Since August 2013 the Asisi Panometer has been showing the new ''Leipzig 1813 – In the turmoil of the Battle of the Nations'' 360° panorama created by artist Yadegar Asisi, who grew up in Leipzig. The circular painting, which is over 3500m², displays a reconstruction of the architecture of Leipzig and the upheavals resulting from the Battle of the Nations in the year 1813.
Leipzig in 1813 – a city in tumult
On the occasion of its bicentenary, panorama artist Yadegar Asisi explored the subject of the Battle of the Nations in great depth. However, the focus of his new circular painting, with its view of the old town from the partly destroyed roof of the Church of St Thomas, is not the battle itself but the impact it had on Leipzig.
The panorama shows a city in tumult. Against a background of burning houses and villages on the horizon in flames, the flight of the French soldiers and the triumphant entry of the victorious powers reflect the aftermath of the Battle of the Nations. The impressive montage gives visitors the impression that they are experiencing the actual events as they happened, with the transition between day and night created by ultraviolet paints and lighting equipment and sound effects adding to the realism.

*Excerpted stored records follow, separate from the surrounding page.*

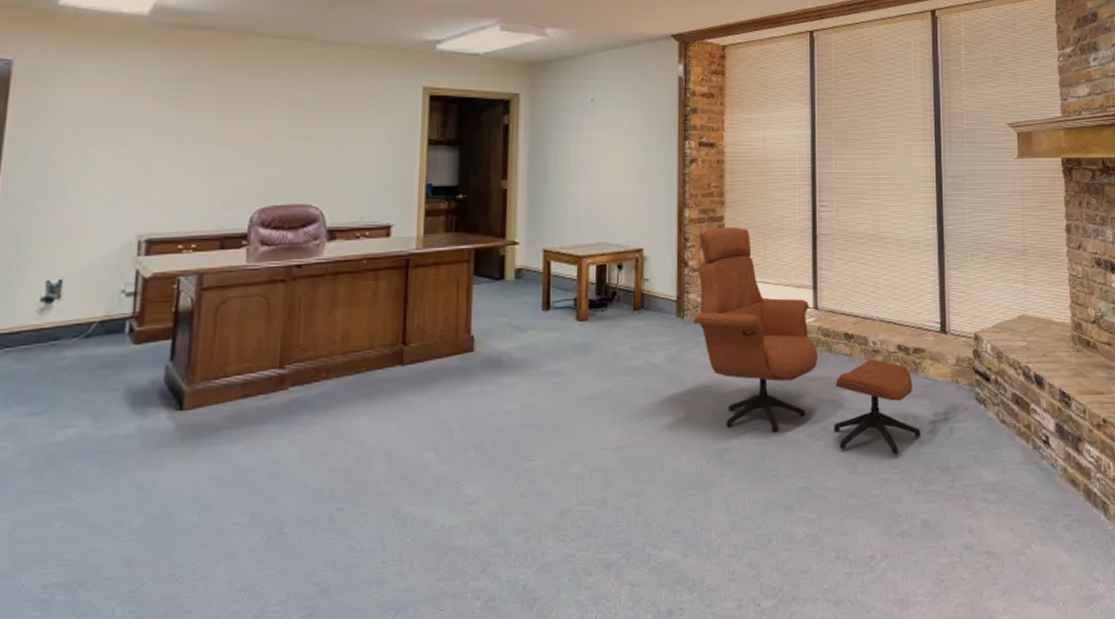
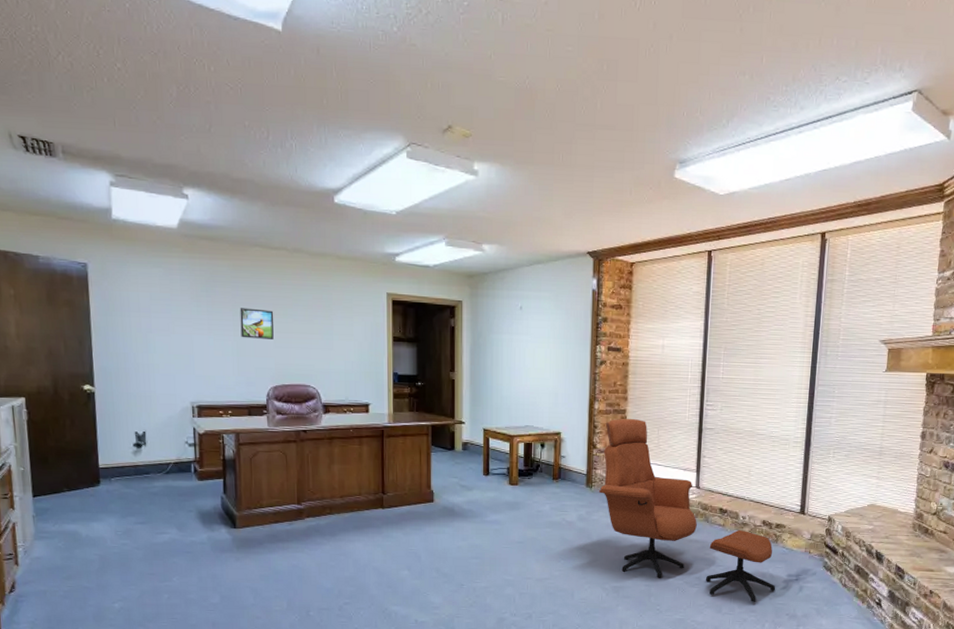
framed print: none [221,110,270,148] -> present [240,308,274,339]

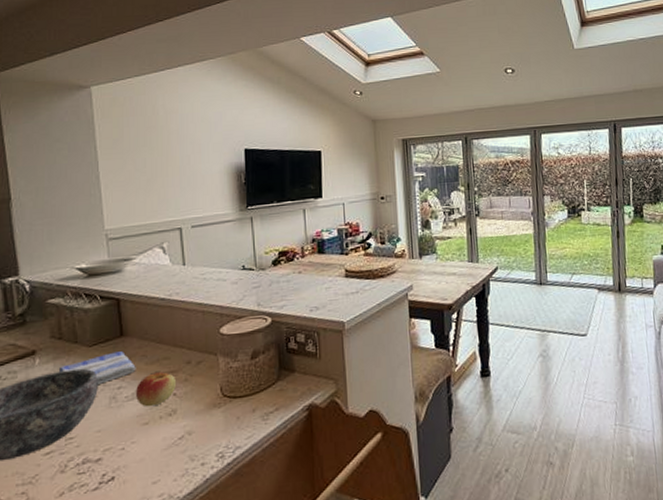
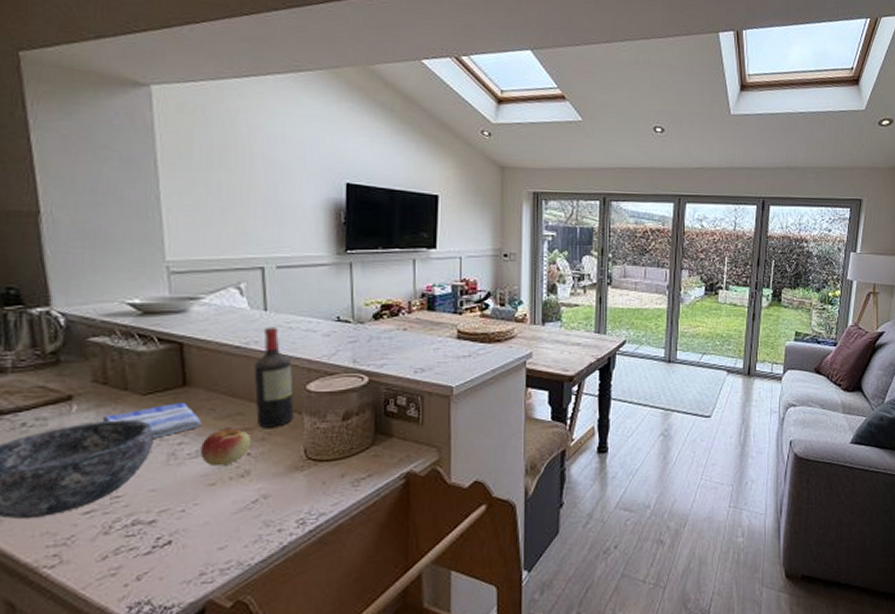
wine bottle: none [176,278,211,370] -> present [253,326,295,428]

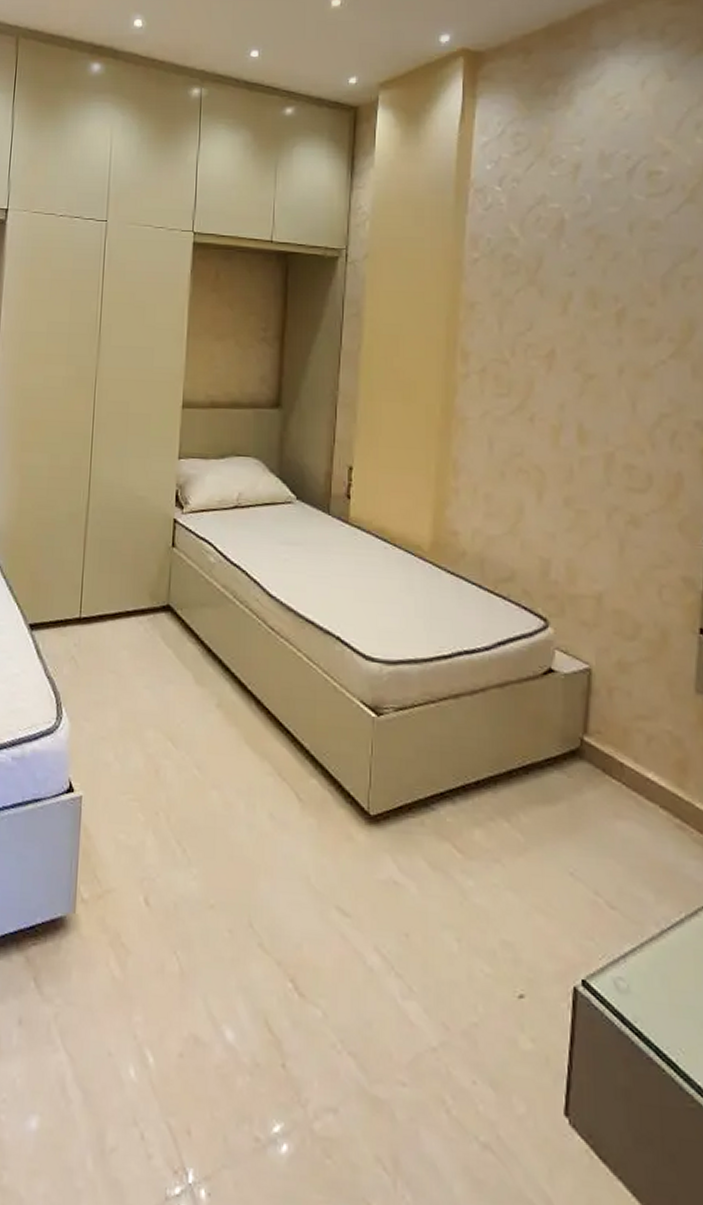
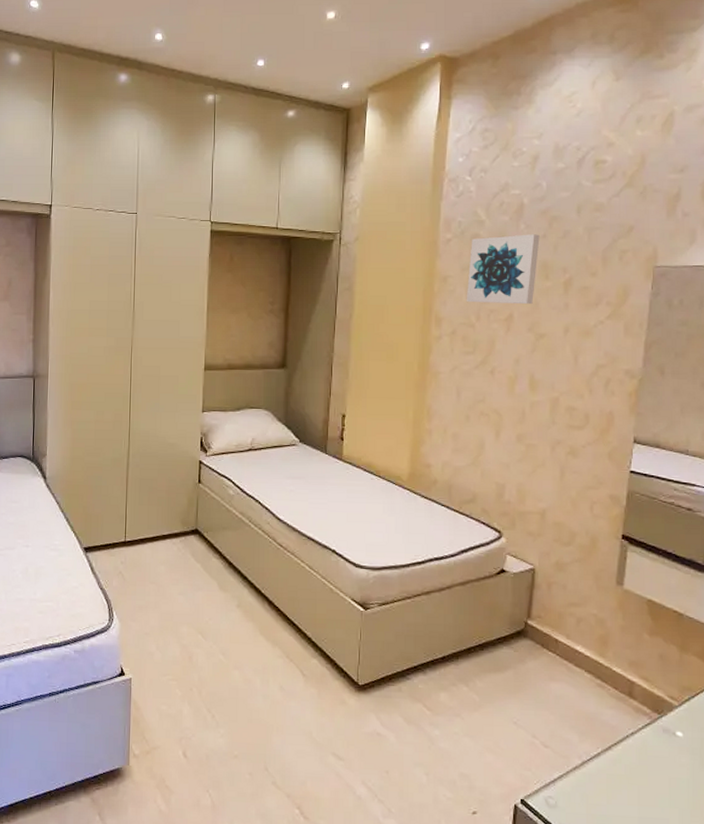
wall art: none [498,255,585,339] -> present [466,234,540,305]

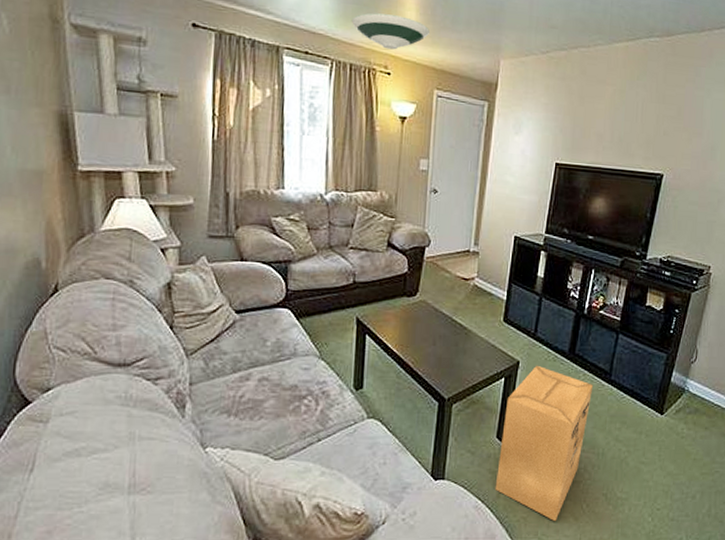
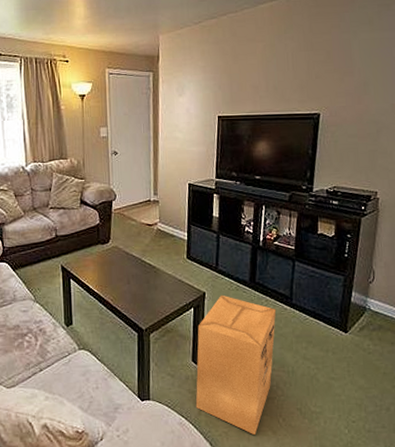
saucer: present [351,13,429,50] -> none [32,13,97,42]

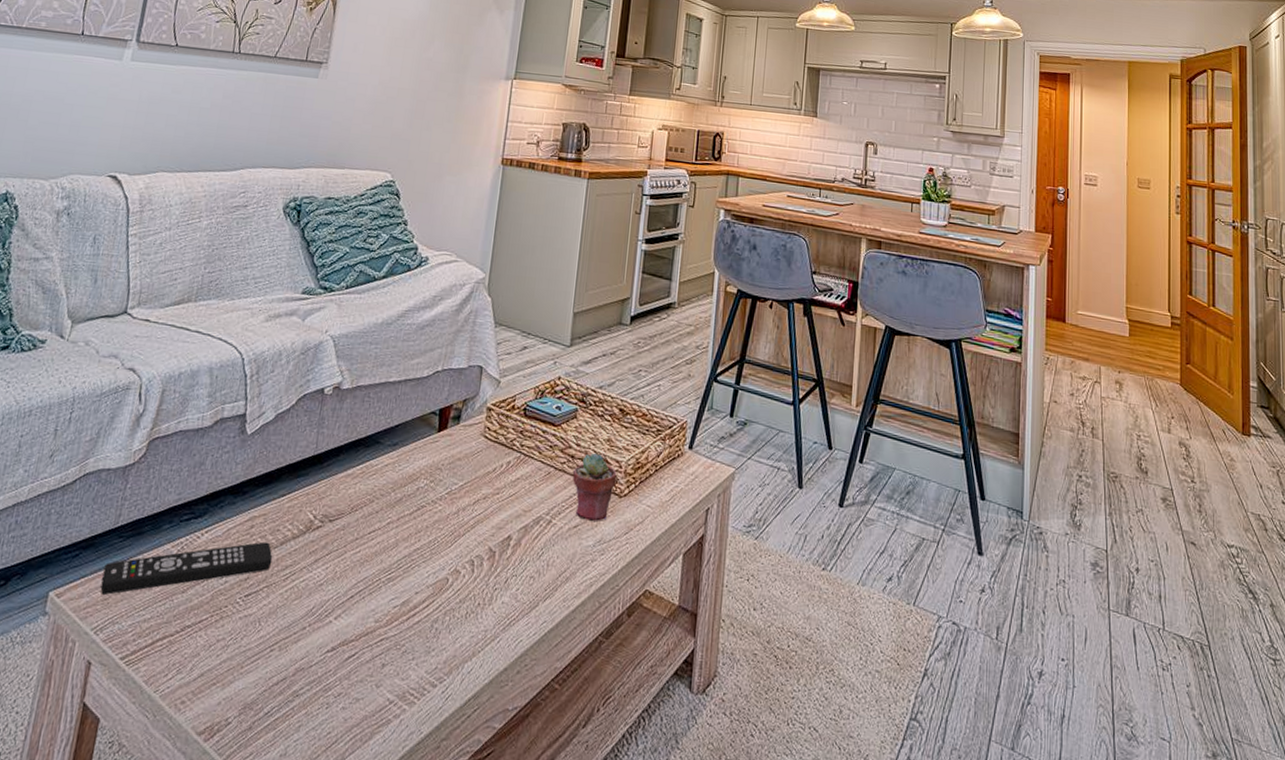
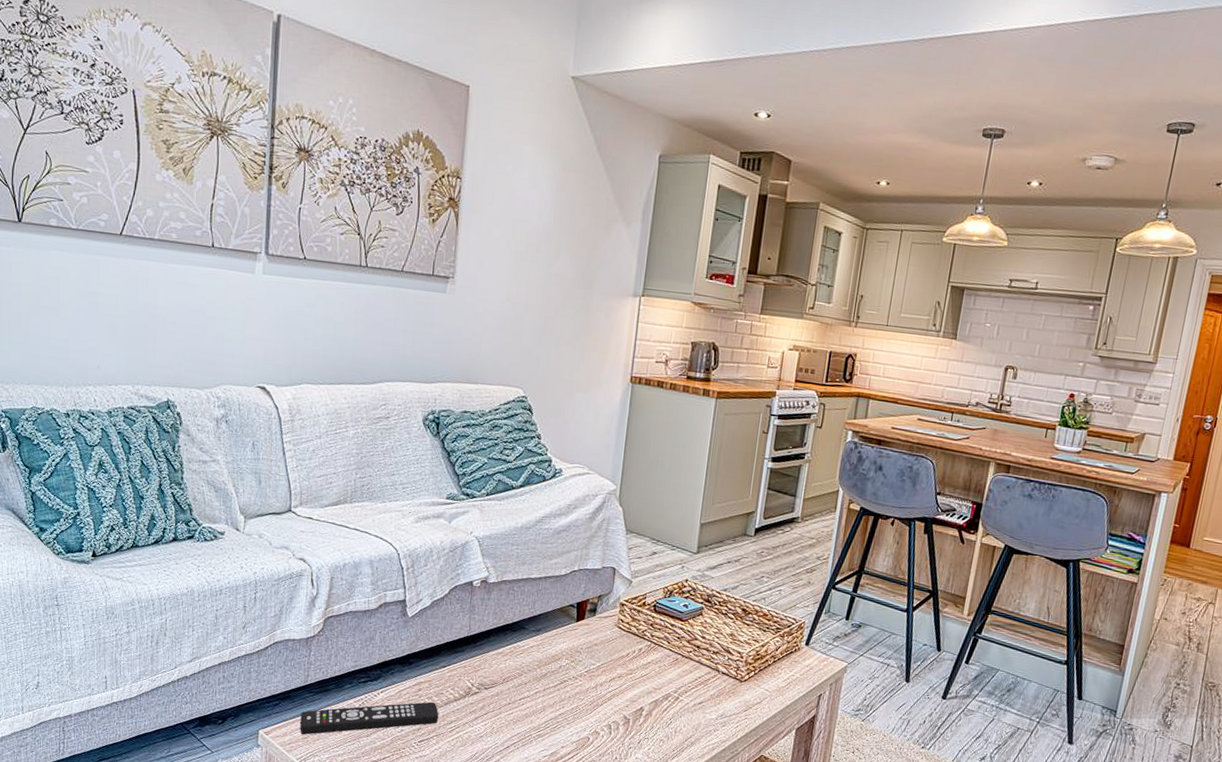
potted succulent: present [573,452,617,521] -> none [698,644,739,700]

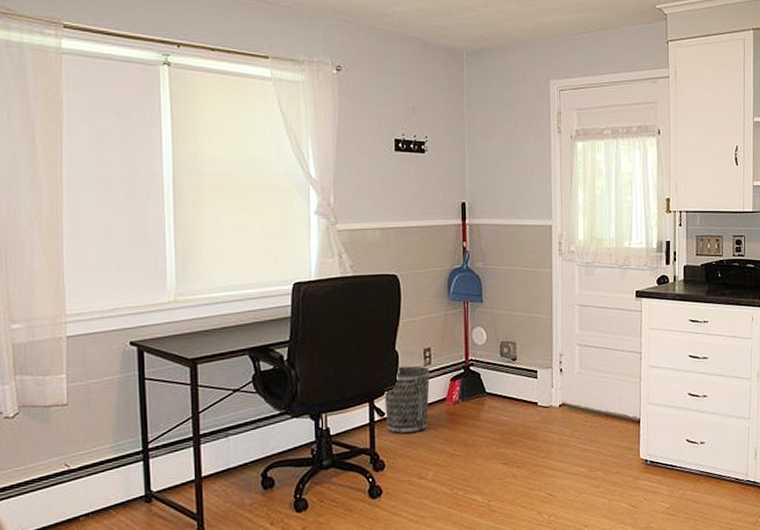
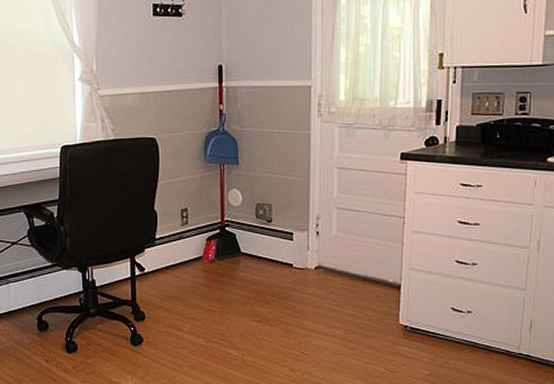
wastebasket: present [384,366,430,434] -> none [144,225,187,289]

The accompanying programme
The circular painting does not take up the complete diameter of the Panometer. The remaining area of the room is used for an accompanying exhibition on the theme, and focuses on the flourishing trading city of Leipzig on the eve of the Battle of the Nations. One of the exhibits, for example, is an original knee lever printing press from the first half of the nineteenth century. In addition, the work that went into the production of the panorama is documented in a 'making-of' film. The programme for the individual months also features themed evenings and special guided tours.
The Panometer: facts and figures
As the first of its kind, the Panometer in Leipzig was opened by artist Yadegar Asisi in the year 2003. Since the opening more than 2 million people have visited the various themed worlds presented in the converted Gasometer II in Connewitz. Further panometers have since been opened in Dresden (2006) and Berlin (2011).
For the Battle of the Nations panorama thirty-seven 3 m wide and 32 m long panoramic strips of images were printed and joined together. To create an optimum bird's eye, view the height of the visitor tower was raised to 15 metres. The work on the Leipzig panorama took a total of five years, during which tens of thousands of photos were taken and around 400 extras were photographed. After elaborate processing, the final image file was around 13 GB.